I'll buy that for immediate family. But nobody else. We need more criticism not less. We need more rodeo clowns mocking all of us.
I suppose an Althouse clown would be a bit confusing in Dubuque but even so it would be worth the price of the mask. Mr. Johnson clearly needs one.

Meade said...

@Surfed: it's just like when the doves cry.

But seriously, I recommend never arguing with dogs, children, or lovers. Say what you mean, mean what you say, and be mean without saying mean things. However mensa the league, let your actions do the talking and win-win-win.

Now, my brother, go out there and ride -- catch, pump, roll, carve, drop, fade, float, and fade. Find your line, smack the lip, snap the wave, and steer with your hips.

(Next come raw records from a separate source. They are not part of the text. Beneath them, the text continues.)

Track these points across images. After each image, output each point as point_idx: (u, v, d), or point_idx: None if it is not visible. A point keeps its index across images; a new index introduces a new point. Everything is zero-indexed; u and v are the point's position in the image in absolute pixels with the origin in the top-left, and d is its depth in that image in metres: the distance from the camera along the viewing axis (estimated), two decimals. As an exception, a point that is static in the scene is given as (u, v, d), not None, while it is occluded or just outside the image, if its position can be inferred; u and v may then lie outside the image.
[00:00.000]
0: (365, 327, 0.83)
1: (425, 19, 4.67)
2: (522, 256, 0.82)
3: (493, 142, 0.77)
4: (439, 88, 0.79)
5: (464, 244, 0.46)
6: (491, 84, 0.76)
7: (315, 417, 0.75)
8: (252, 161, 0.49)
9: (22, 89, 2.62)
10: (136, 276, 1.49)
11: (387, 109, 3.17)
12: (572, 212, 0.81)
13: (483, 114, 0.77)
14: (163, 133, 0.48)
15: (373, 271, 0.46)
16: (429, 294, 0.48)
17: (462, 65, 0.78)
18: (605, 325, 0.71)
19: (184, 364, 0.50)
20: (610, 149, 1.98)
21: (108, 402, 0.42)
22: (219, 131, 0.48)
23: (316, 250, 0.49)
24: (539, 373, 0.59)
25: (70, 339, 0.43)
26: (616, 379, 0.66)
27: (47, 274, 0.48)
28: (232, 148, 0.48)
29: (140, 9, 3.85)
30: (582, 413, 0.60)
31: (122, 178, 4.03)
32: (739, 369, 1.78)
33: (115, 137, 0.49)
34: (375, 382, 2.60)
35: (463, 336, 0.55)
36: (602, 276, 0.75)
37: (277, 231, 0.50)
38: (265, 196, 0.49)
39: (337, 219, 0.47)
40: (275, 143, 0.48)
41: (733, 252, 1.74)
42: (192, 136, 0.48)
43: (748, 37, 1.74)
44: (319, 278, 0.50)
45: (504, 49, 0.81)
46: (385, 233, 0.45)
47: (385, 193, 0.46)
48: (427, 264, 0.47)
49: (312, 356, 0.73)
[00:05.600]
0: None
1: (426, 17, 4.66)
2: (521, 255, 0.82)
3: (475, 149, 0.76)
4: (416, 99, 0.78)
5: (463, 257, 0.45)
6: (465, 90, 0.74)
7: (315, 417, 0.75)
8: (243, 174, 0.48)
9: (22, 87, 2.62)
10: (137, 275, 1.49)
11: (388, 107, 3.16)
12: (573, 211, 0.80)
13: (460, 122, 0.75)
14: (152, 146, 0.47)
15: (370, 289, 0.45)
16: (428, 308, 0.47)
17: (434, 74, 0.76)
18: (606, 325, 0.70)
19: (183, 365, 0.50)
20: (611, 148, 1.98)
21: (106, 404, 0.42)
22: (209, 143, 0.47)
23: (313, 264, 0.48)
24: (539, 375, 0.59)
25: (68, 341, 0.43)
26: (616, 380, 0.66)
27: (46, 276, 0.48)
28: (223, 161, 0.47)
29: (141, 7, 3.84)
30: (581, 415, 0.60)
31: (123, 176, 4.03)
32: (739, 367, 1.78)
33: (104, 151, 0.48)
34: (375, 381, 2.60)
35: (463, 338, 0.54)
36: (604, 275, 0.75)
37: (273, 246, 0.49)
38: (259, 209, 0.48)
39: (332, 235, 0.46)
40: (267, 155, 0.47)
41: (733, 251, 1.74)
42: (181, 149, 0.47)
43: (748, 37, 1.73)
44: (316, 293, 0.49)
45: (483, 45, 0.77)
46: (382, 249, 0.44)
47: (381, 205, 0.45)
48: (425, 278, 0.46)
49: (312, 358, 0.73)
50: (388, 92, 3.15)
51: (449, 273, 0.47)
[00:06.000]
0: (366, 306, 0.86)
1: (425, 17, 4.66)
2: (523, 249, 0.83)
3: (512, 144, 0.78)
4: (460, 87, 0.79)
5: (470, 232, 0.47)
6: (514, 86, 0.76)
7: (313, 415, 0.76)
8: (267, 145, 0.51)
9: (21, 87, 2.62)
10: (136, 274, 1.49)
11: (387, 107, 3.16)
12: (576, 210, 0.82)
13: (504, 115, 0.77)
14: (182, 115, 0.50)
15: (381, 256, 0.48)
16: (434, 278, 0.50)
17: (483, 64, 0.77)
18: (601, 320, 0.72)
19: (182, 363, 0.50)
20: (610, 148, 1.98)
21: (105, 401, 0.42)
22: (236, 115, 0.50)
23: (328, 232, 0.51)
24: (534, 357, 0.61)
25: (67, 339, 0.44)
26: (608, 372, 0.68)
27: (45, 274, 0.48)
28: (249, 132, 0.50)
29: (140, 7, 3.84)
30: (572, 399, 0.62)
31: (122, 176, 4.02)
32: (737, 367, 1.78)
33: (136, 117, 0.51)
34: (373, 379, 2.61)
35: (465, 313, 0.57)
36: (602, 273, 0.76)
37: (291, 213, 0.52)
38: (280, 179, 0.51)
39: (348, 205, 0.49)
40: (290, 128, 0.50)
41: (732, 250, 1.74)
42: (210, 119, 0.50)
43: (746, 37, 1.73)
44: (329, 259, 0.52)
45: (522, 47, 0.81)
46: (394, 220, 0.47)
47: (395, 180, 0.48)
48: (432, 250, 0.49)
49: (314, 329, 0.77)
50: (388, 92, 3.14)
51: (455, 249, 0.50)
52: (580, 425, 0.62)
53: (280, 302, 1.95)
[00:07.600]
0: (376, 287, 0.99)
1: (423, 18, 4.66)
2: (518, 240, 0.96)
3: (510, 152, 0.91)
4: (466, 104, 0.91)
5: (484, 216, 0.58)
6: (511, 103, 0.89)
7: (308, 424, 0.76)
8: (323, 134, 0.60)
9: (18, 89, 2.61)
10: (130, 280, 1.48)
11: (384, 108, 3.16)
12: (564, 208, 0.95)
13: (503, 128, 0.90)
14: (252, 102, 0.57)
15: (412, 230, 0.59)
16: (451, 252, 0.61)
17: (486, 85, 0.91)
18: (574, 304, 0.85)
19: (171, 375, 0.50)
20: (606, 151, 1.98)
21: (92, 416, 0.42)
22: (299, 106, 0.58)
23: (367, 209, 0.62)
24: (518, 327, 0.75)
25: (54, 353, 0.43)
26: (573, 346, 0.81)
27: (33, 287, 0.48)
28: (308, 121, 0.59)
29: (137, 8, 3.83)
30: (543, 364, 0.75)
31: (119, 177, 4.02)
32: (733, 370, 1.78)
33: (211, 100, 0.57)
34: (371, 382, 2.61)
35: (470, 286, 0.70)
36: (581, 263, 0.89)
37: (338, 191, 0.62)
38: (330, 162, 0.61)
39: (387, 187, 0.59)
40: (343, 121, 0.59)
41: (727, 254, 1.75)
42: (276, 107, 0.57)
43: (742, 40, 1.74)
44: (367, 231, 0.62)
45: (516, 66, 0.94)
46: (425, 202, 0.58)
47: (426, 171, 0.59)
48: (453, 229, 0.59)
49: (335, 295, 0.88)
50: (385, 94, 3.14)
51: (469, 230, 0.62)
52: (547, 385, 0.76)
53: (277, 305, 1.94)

Misinforminimalism said...

Your defense of your false premise of "dumb or malicious" as not being an ad hominem attack is disingenuous. An attack on character isn't transformed into an attack on an idea simply because you're ignorant about whether your attack on his character is justified (which flirts with yet another form of logical fallacy, the argumentum ad ignorantium). Simply, you rejected one argument on the basis that another statement made by him was, in your mind, "dumb." That's not logical reasoning and you should know that. You're just doubling down on your attempts to intimidate him.

Birches said...

Its betas all over again

Carl said...

Why don't you ask me next time before writing that I'm either malicious or dumb?

That's easy. Because you didn't take the time, while writing originally, to ensure your readers had all the data necessary to make the distinction (or conclude neither was applicable). Since you clearly didn't care enough about that possible judgment to forestall it by writing more judiciously, why should I? Your reputation rests, first, in your own hands, and if you won't bother to protect it -- why should I?

I really hate this kind of attitude. It's the most unspeakable laziness. Why didn't you ASK why I was late instead of firing me on the spot? Why didn't you FIND OUT why I was robbing that liquor store, instead of arresting me and throwing me in jail? Why didn't you ASK why I was breaking into the house instead of shooting me?

Because if you don't care enough about the reaction of others to take steps to present yourself clearly and favorably, why the hell should anyone else care more? You're not a God-damned child.

Or maybe they are, and that's the problem. America has always venerated youth, but good grief there's venerating the energy and boldness of the 25-year-old, and venerating the narcissism and insipidity of the 15-year-old. By 2100 maybe we'll be venerating the helplessness and lack of toilet training of the 1-year-old.